A review by tragedies
Captive Prince by C.S. Pacat

adventurous dark emotional tense medium-paced
  • Plot- or character-driven? Character
  • Strong character development? It's complicated
  • Loveable characters? It's complicated
  • Diverse cast of characters? Yes
  • Flaws of characters a main focus? Yes

4.75

Captive Prince was recommended to me many years ago by an internet friend. At that time, it was still an ongoing series. I don't know what possessed me to start reading it the night before my exams, but I did. I ended up finishing both books in two days and spent the next weeks reading them all over again, making Damen & Laurent playlists on 8tracks (Spotify wasn’t a thing yet lol), and scouring Tumblr for theories on the upcoming finale. Since then, I've reread the series dozens of times, though never with a physical copy. This is my first time doing just that, and it’s the most surreal experience.

“...To have lost so much and gained so much, all in the space of a moment.”
“That is the fate of all princes destined for a throne,” said Laurent.

With the Akielon king dead and the throne usurped by his half-brother, Damen finds himself captured, enslaved, and shipped off to Vere, an enemy nation. He may be a formidable warrior, but none of his past battles could have prepared him for the Veretian court, brimming with decadence, depravities, and deadly political machinations. Stripped of his crown and identity, he is gifted as a pleasure slave to the beautiful yet cunning Prince Laurent, heir to the throne of Vere. Damen immediately dislikes him, judging him to be a spoiled, arrogant royal who shirks from his duties and delights in the suffering of others. Laurent’s icy persona and unyielding cruelty does nothing to dispel this notion, affirming the worst of Damen’s prejudice against Veretians. Powerless at the hands of this new master and a foreign court, all Damen can do is obey. Or, at least, he tries to.
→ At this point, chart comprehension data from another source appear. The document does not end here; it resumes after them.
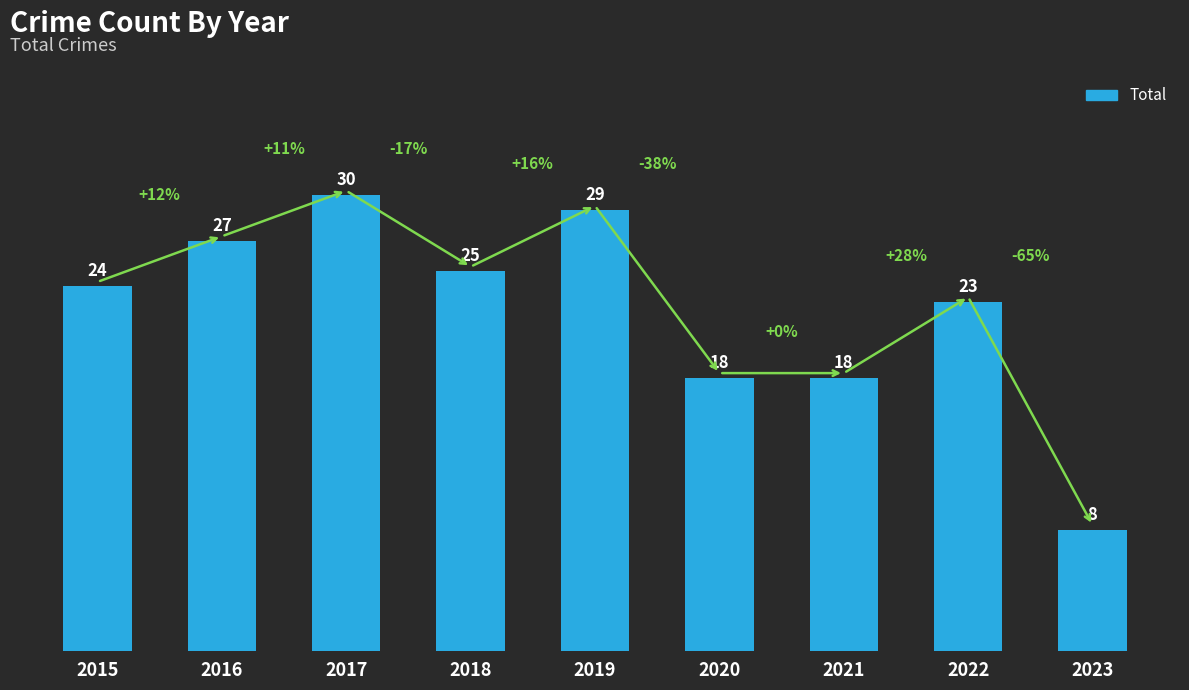

What is the value of the 3rd bar from the left?

30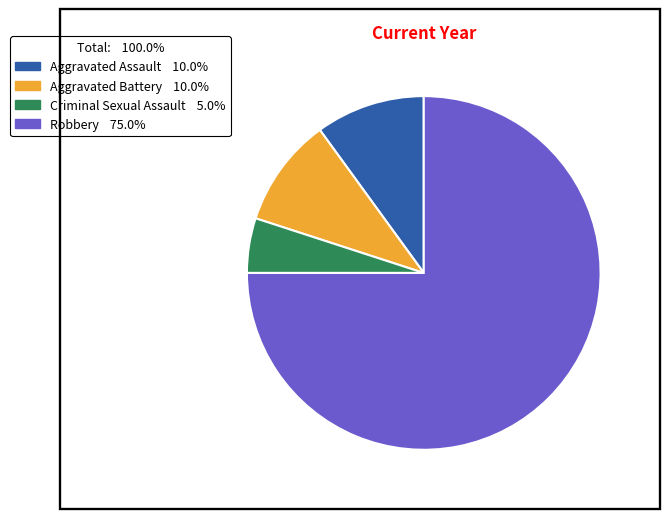

What is the ratio of the value at Criminal Sexual Assault to the value at Aggravated Assault?

0.5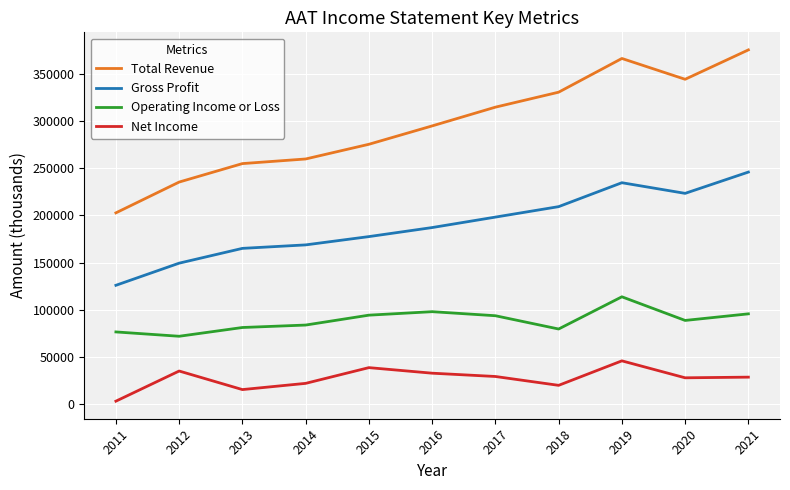

Which series has the largest range (max minus min)?

Total Revenue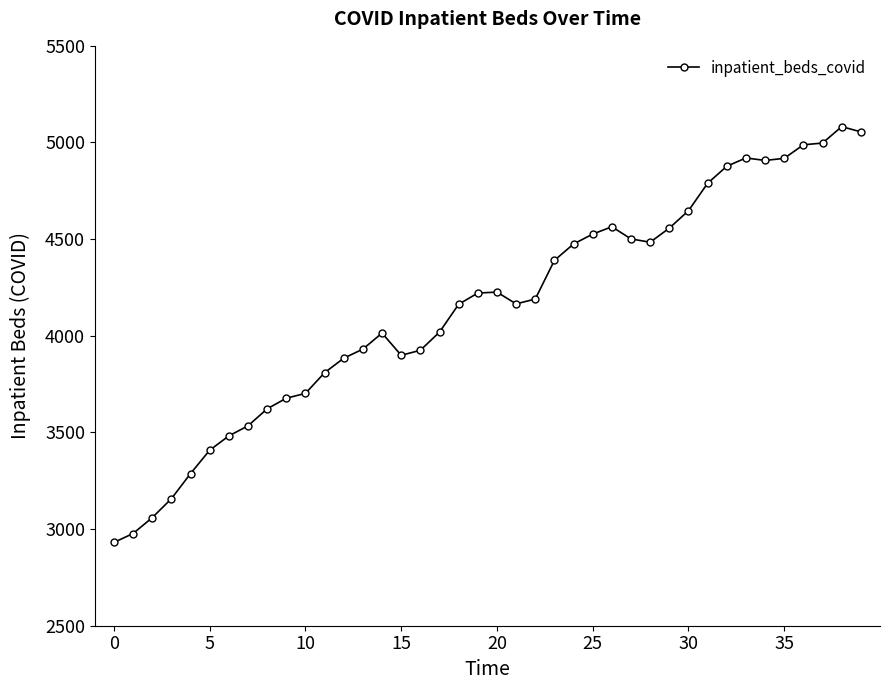

What is the difference between the maximum and second lowest values?

2105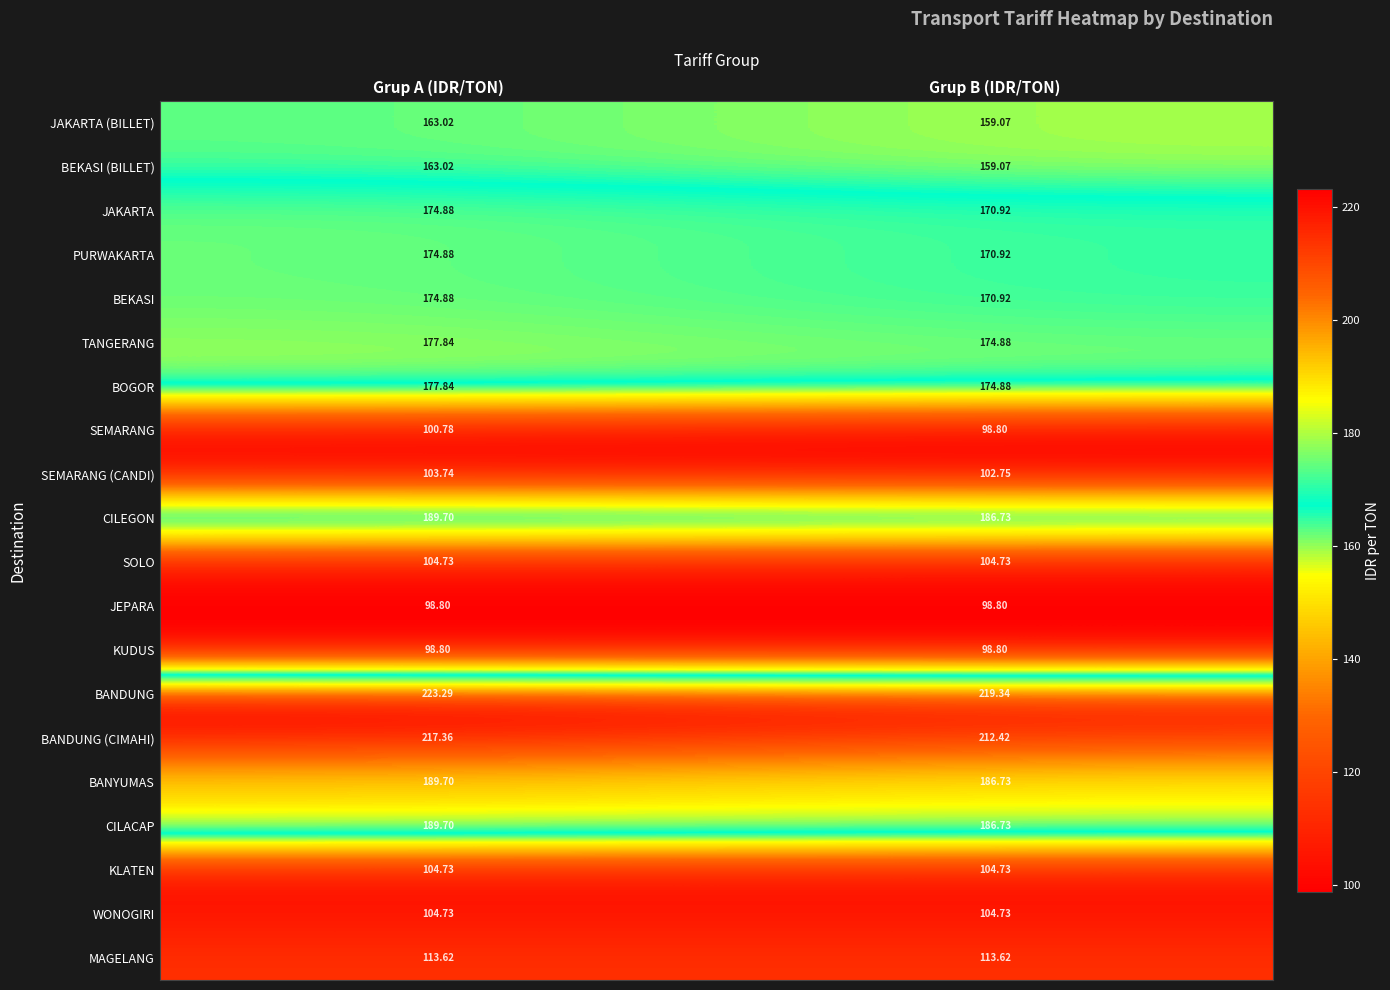

Which series has the largest total across all categories?

BANDUNG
Though the first book mostly serves as a set up for the rest of the trilogy, what makes it so addictive is Pacat’s clever writing. Every word is deliberate, a force of its own meant to add nuance and create depth yet at the same time elude readers until the story unravels on its own. Unremarkable at first glance, these details hidden in plain sight pack quite a punch in due time, making the later arcs more powerful and emotional. I know the Captive Prince trilogy like the back of my hand, but I swear, every time I reread the books, I find myself utterly gobsmacked by the little details that somehow escaped my notice. It makes me appreciate the story and the characters even more than I already did.

“And what did it mean, to be a prince, if he did not strive to protect those weaker than himself?”
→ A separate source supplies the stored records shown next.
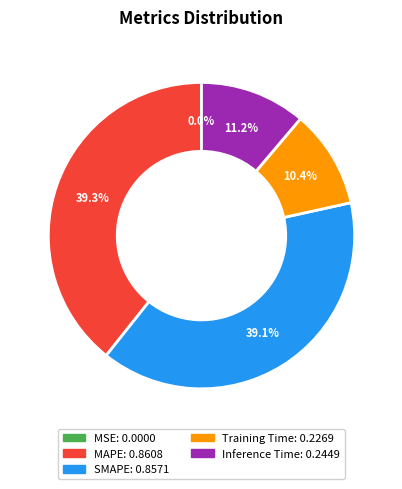

Which has a higher value, Inference Time or MAPE?

MAPE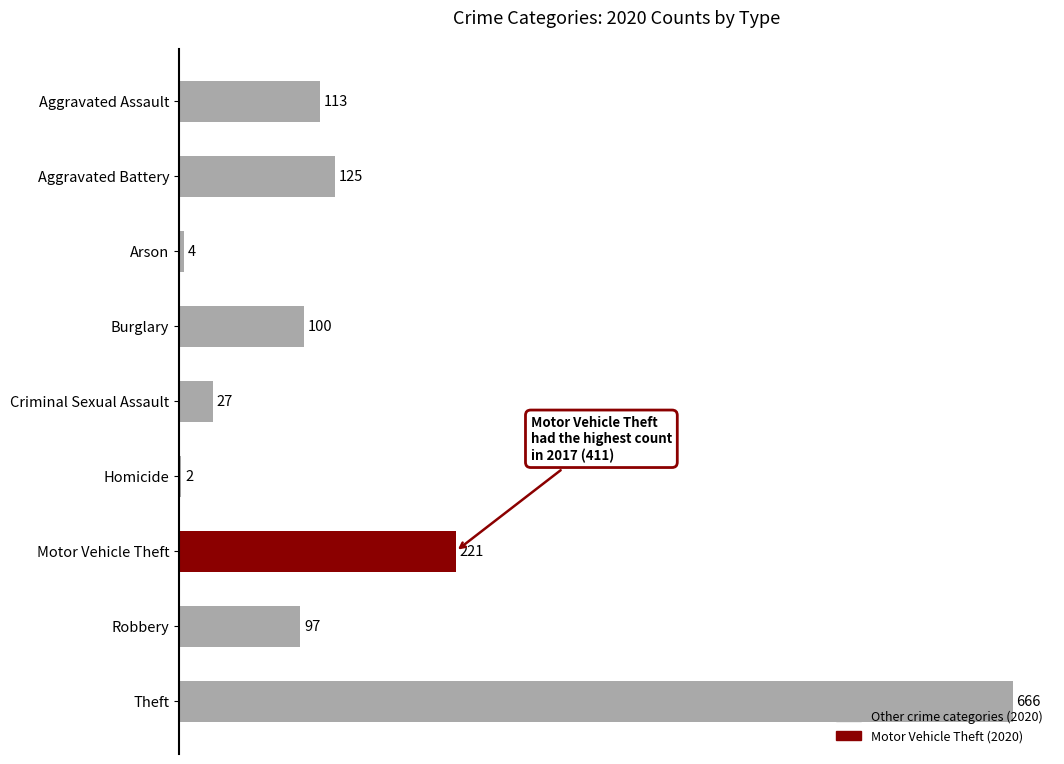

Are the bars horizontal?

Yes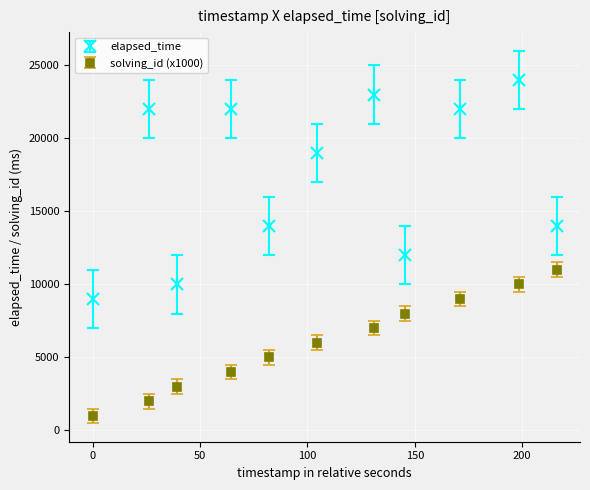

Which series has the widest spread of values?

elapsed_time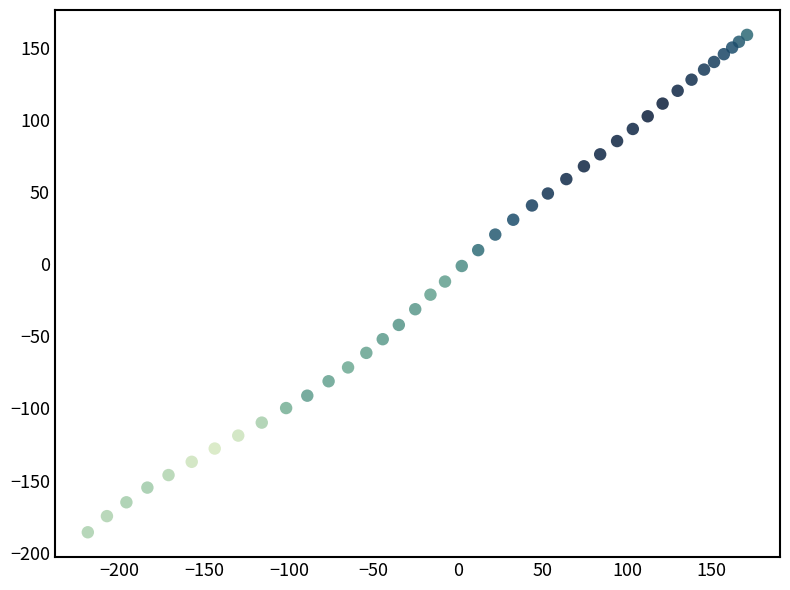

What is the range of X values (max minus min)?

389.6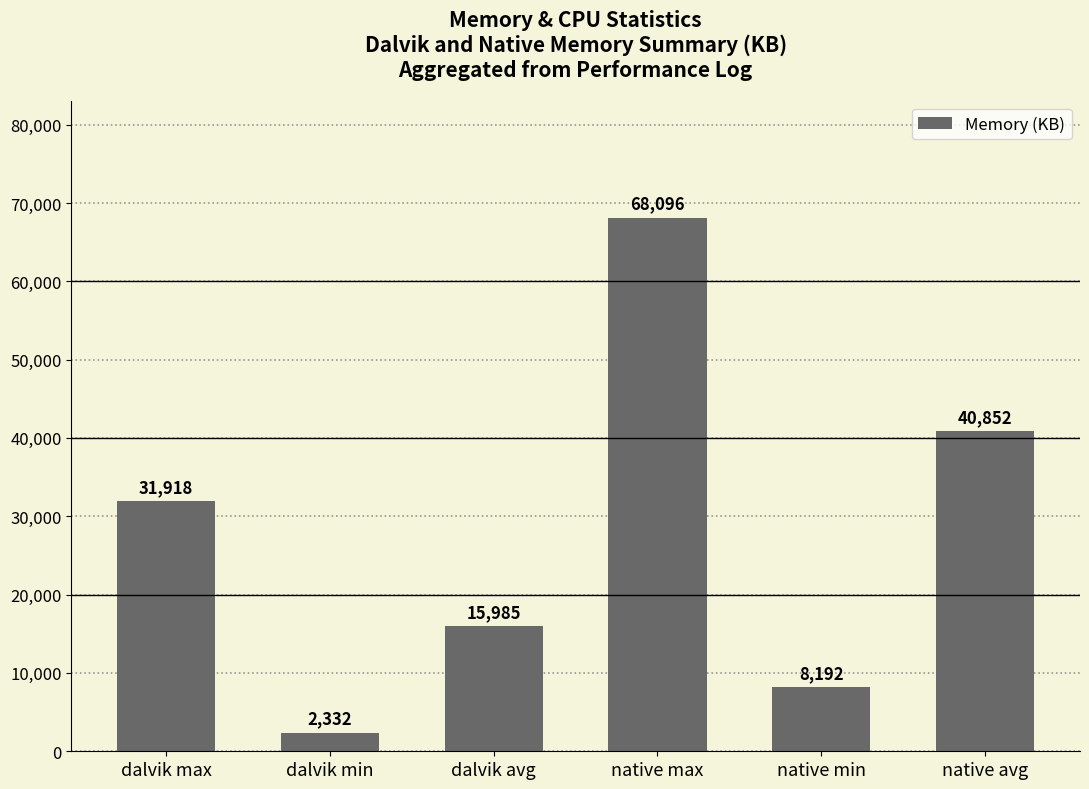

Rank the categories by value from highest to lowest.

native max, native avg, dalvik max, dalvik avg, native min, dalvik min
And do not even get me started on the characters. I love how flawed they are and how the book unapologetically explores these flaws. I love Damen, but what I love even more is how his greatest strengths are also his weaknesses. He is so sure of his convictions, that when he is confronted by something that disproves them, he answers with an almost bull-headed defiance that at times blinds him from seeing the truth. He was “born to rule” as Jokaste said, a crown prince who had the natural air of a king, the endless adoration of his countrymen, a household of servants and slaves at his beck and call, and a father who taught him to bow to no one, even enemy princes. He was privileged and entitled, and now that he’s put in a position where he isn’t, he realizes he knows very little of the world beyond his status and culture. We witness these harsh realities alongside Damen, watch as he weighs in what he knew before as heir and what he was experiencing now as a slave. We feel our perspectives shift just as he does when a newfound realization dawns on him — he was not the only captive prince ensnared in this intricate web of politics and power.

If I love Damen, I love Laurent even more. He is definitely one of my all-time favorite fictional characters. At this point in the trilogy, we’ve yet to uncover the other layers of his character. Damen first described the enemy prince as a nest of scorpions, and to some extent it’s true. He’s cold, cunning, and cruel. Many of the things he did in the book were horrible and by no means inexcusable. However, in a culture whose language is deception, in a court that glorifies cruelty and makes a spectacle out of it, it’s no wonder why Laurent acts the way he does. That doesn’t mean that this is all there is to him though. Laurent is more than just a nest of scorpions, and Damen himself will be a witness to that.

“I can't protect you as I am now, Laurent had said. Damen hadn't thought about what protection might entail, but he never would have imagined that Laurent would step into the ring on his behalf. And stay in it.”

There’s no romance yet in the first book. Personally, I like it because Pacat really takes the time to flesh out the “enemies-to-lovers” trope, which I'm a huge fan of. I’ve read tons of books with this dynamic, but I find that they all too easily overlook the "enemies" part. Captive Prince embraces it, revels in the slowburn to portray the complex yet surprisingly natural chemistry between Damen and Laurent. There's more of it in the next book, but there are flickers of it here in the first — small moments that I appreciate more now, knowing full well the weight they hold in light of the entire trilogy.

Honestly, this is my least favorite in the series but only because it pales in comparison to the next books. However, for what it is, it's clever and well-written, a masterful exploration of character, deception, and what it means to be shackled by people and prejudice.